C’è un bellissimo discorso di Jonathan Franzen – autore di romanzi come Le Correzioni e Libertà – dal titolo Il dolore non vi ucciderà, che lo scrittore ha rivolto ai laureati del 2011 del Kenyon College per cerimonia della consegna dei titoli. Tema del discorso, la cultura del “mi piace” contrapposta alla cultura dell’amare, dove al gradimento passeggero si oppone un amore stabile, motivato, duraturo nel tempo. In particolare, lo scrittore mette in risalto come, quando non possiamo che esprimere gradimento invece che amore per qualcosa, il rischio diventa quello di essere disposti a tutto pur di ottenere l’apprezzamento, per quanto fugace e superficiale, degli altri. In rete si compare non tanto come siamo, né tanto come vorremmo essere, ma come pensiamo che gli altri ci vorrebbero. Quello che delinea Franzen è un mondo di uomini plagiati, sofferenti e incapaci di intraprendere alcunché senza l’approvazione altrui, e a chi ancora non condivide la gravità della situazione dico: ma ve lo immaginate un mondo in cui nessuno è in grado di assumersi la responsabilità del suo pensiero solo perché questo non è gradito agli altri? La schiavitù e la segregazione razziale, tanto per dirne un paio, sarebbero tuttora moneta corrente.

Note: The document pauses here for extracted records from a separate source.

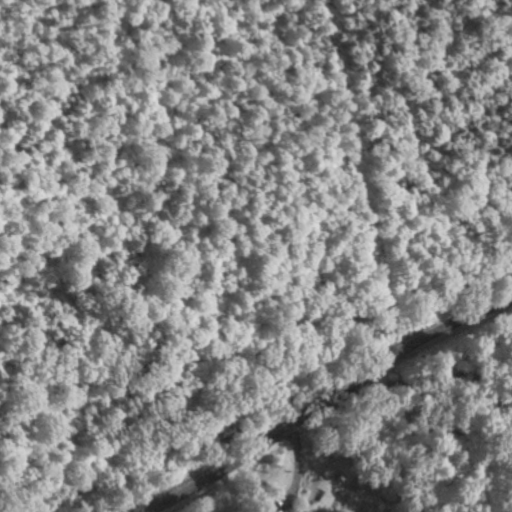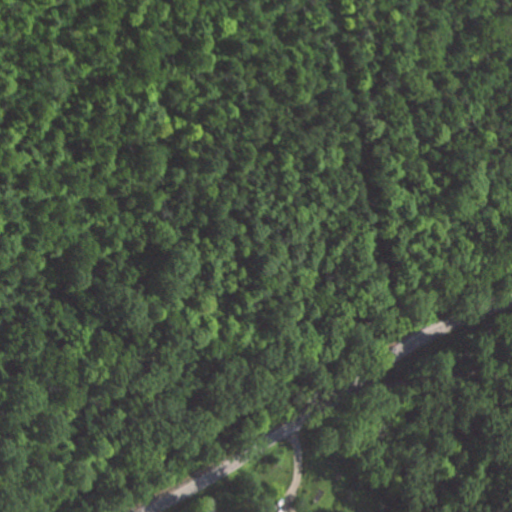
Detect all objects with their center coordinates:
road: (461, 358)
road: (327, 401)
building: (262, 511)
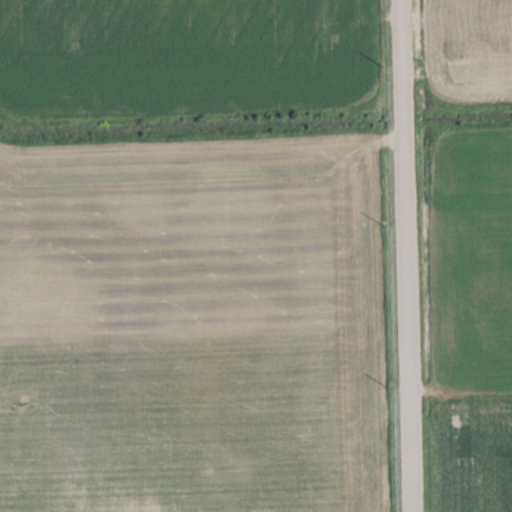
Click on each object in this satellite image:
road: (402, 255)
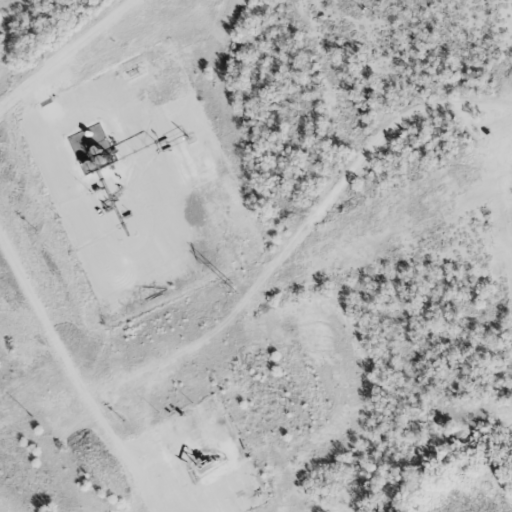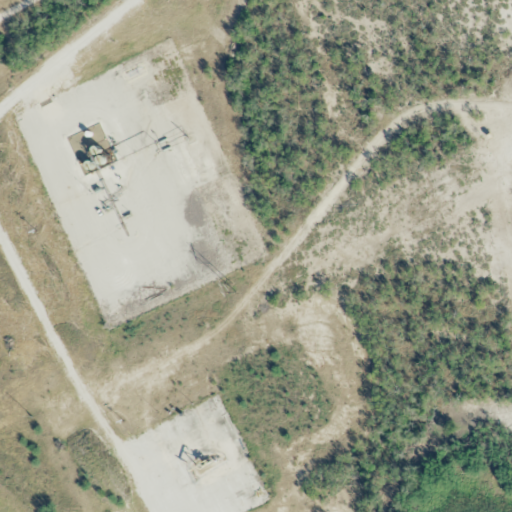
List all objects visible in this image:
road: (13, 7)
road: (10, 244)
power tower: (231, 286)
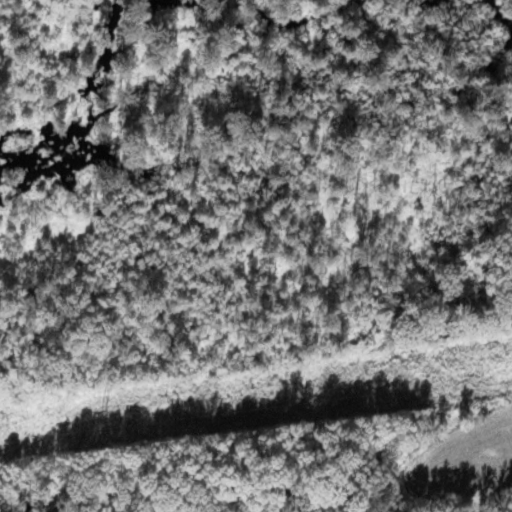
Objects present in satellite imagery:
power tower: (101, 418)
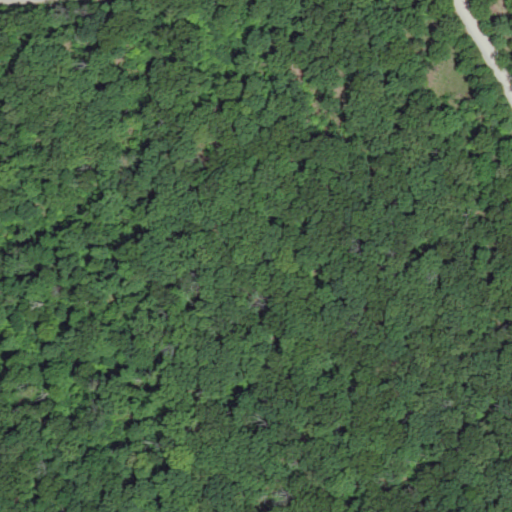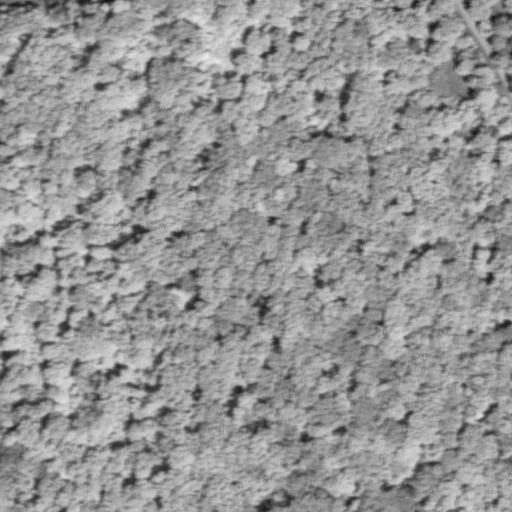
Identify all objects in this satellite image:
road: (484, 39)
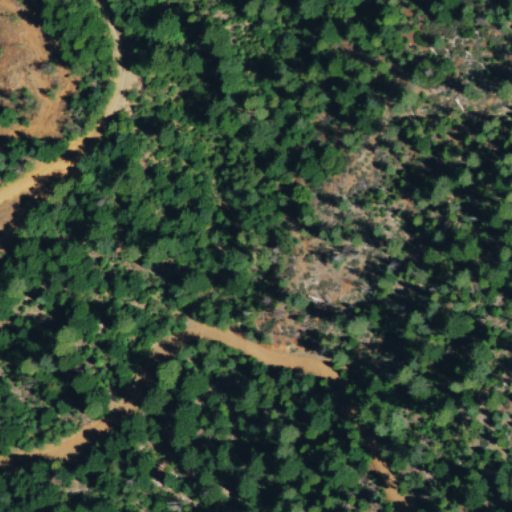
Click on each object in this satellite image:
road: (85, 113)
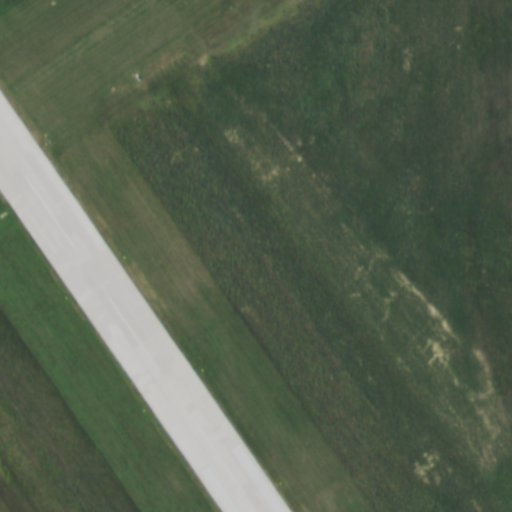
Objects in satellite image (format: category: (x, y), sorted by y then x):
airport runway: (76, 54)
airport runway: (128, 325)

Dietro al bisogno di piacere agli altri che quest’epoca non si sforza di nascondere – e alla sua monetizzazione – si celano profonde insicurezze psicologiche che la mia laurea in lettere di certo non mi permette di esplorare nel profondo. Di certo il desiderio di essere accettati in un mondo in cui grossomodo nessuno si riconosce è evidente e diffuso; ma il mondo è diventato caotico e irriconoscibile proprio nel momento in cui noi abbiamo deciso di non riversarci più nel mondo stesso, nel momento in cui abbiamo deciso che nelle masse l’individuo si perde invece che rafforzare la sua volontà. Alle nostre spalle ci sono i fallimenti di un’epoca e gli orrori di quella che ha seguito: la forza della partecipazione e dello spirito di assemblea ha perso propulsione ormai trent’anni fa, gettandoci in un mondo dove avremmo potuto curarci dei nostri bisogni più materiali ed impellenti mentre qualcun altro si occupava di condurre il paese (e il mondo) al posto nostro, fornendoci disinteresse e divertissement sui media a cui conveniva aver perso la rotta.
Ora il nulla.
Se il vuoto culturale degli italiani è soltanto il combustile necessario a far di Internet una vetrina di non-persone in attesa di qualcosa o qualcuno, è proprio a partire dalla cultura che l’inversione di rotta può effettuarsi, e perché no, sfruttando la rete stessa come rampa di lancio del cambiamento. Internet può ancora diventare aggregante invece che disgregante, può ancora insegnare alla gente il valore del lavoro comune, dell’impegno, della ricerca approfondita, della condivisione (ma quella vera, non lo share molesto dei social network); anzi, la rete deve diventare portatrice di questi valori, pena la sua stessa scomparsa.
Senza utenti critici, Internet rischia di diventare una mera sala d’esposizione per imbecilli con bisogno d’attenzione; il riflesso di un Paese (e di un mondo) che non “ci piace” e che non vogliamo.